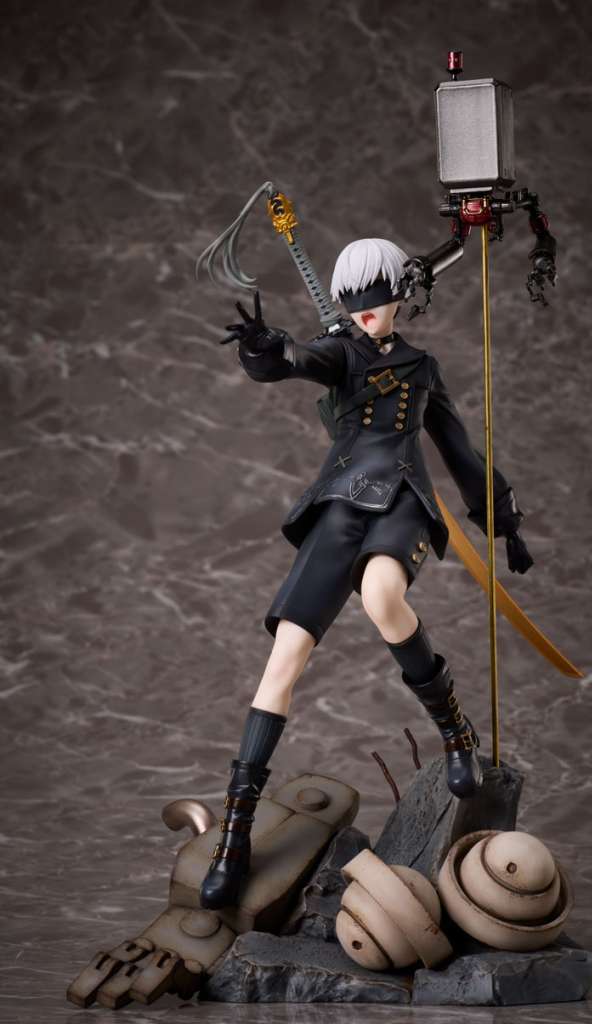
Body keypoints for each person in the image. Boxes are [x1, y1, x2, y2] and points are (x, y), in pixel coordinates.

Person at [199, 237, 533, 910]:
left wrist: (504, 521)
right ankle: (234, 835)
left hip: (401, 504)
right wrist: (264, 346)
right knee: (285, 655)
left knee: (383, 595)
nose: (365, 314)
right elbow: (296, 360)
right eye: (354, 304)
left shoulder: (421, 366)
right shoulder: (340, 353)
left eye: (375, 301)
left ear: (399, 296)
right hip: (339, 507)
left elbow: (459, 450)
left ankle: (455, 732)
◇ ◇ ◇ ◇ ◇
#### Problem requirements
Print every line from the one that contains "right ankle: (234, 835)" to the end of the records, exactly as written, and nothing more.

#### Answer below
right ankle: (234, 835)
left hip: (401, 504)
right wrist: (264, 346)
right knee: (285, 655)
left knee: (383, 595)
nose: (365, 314)
right elbow: (296, 360)
right eye: (354, 304)
left shoulder: (421, 366)
right shoulder: (340, 353)
left eye: (375, 301)
left ear: (399, 296)
right hip: (339, 507)
left elbow: (459, 450)
left ankle: (455, 732)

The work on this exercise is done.